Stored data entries
■ ■ ■ ■ ■ ■ ■

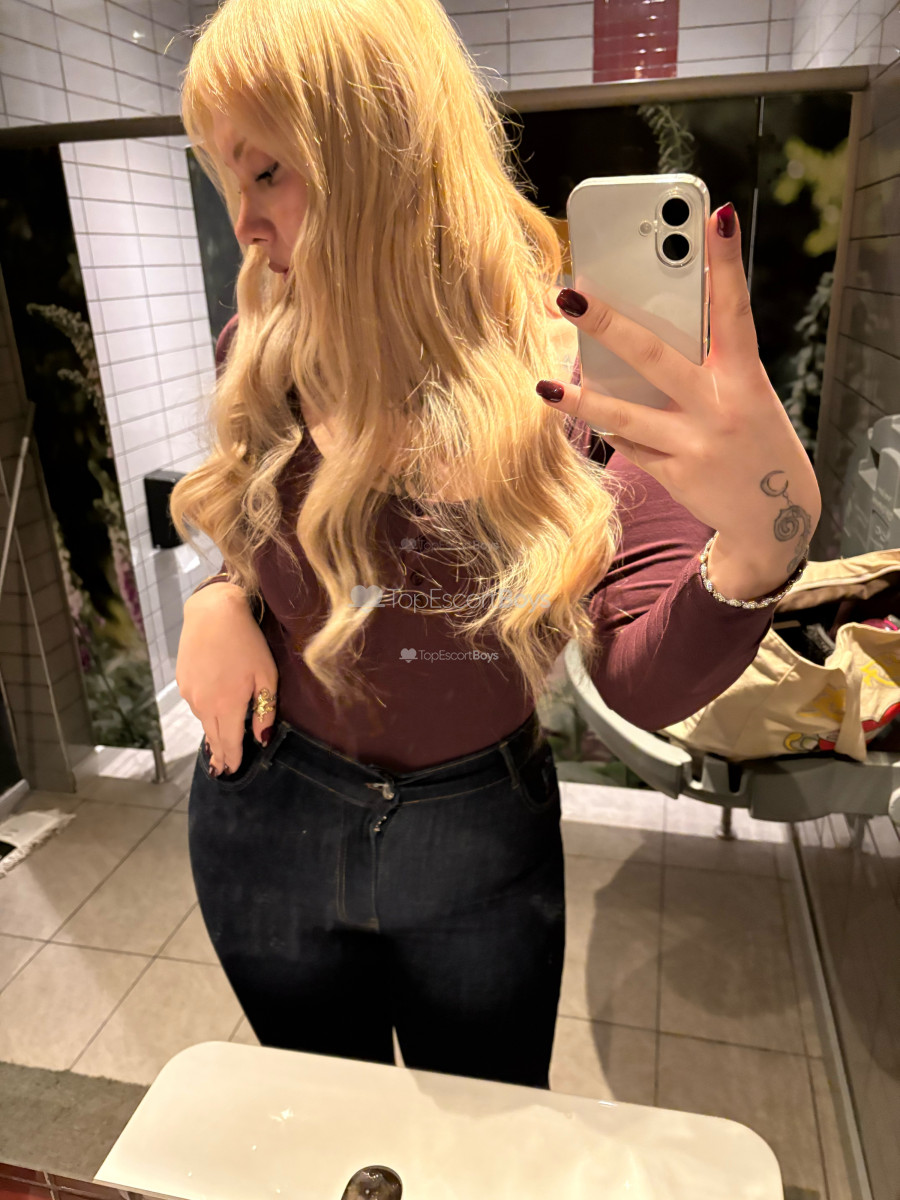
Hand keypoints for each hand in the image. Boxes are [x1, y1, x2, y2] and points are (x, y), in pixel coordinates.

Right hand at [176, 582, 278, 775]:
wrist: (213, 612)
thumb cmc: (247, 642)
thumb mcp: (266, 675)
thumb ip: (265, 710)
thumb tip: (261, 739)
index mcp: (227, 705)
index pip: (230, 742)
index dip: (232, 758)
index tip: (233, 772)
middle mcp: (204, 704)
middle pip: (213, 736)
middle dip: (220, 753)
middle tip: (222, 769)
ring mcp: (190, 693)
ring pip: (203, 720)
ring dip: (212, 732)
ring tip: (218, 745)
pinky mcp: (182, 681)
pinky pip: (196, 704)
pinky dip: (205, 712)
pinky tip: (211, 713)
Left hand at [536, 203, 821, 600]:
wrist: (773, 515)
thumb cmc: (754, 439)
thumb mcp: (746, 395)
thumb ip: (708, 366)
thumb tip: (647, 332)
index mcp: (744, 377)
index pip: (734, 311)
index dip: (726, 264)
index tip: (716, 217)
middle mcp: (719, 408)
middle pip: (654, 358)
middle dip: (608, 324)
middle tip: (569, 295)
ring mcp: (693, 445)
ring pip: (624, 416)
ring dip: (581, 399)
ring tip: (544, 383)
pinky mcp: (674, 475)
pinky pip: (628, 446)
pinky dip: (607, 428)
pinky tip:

■ ■ ■ ■ ■ ■ ■

Set down exactly the lines from the start of the records through the line containing "pinky dip: (205, 712)", both included, and omit the pictures.

EXERCISE ANSWER =
Hand keypoints for each hand in the image. Boxes are [x1, y1, x2, y2] and points are (x, y), in pixel coordinates.

Right hand at [176, 582, 278, 775]:
wrist: (213, 612)
thumb cmc: (247, 642)
thumb mcp: (266, 675)
thumb ip: (265, 710)
thumb tip: (261, 739)
index mcp: (227, 705)
index pip: (230, 742)
index dip: (232, 758)
index tip: (233, 772)
middle mcp: (204, 704)
middle pip: (213, 736)
middle dip: (220, 753)
middle tip: (222, 769)
ring mcp: (190, 693)
ring pip: (203, 720)
ring dip: (212, 732)
ring tip: (218, 745)
pinky mcp: (182, 681)
pinky pip: (196, 704)
pinky dip: (205, 712)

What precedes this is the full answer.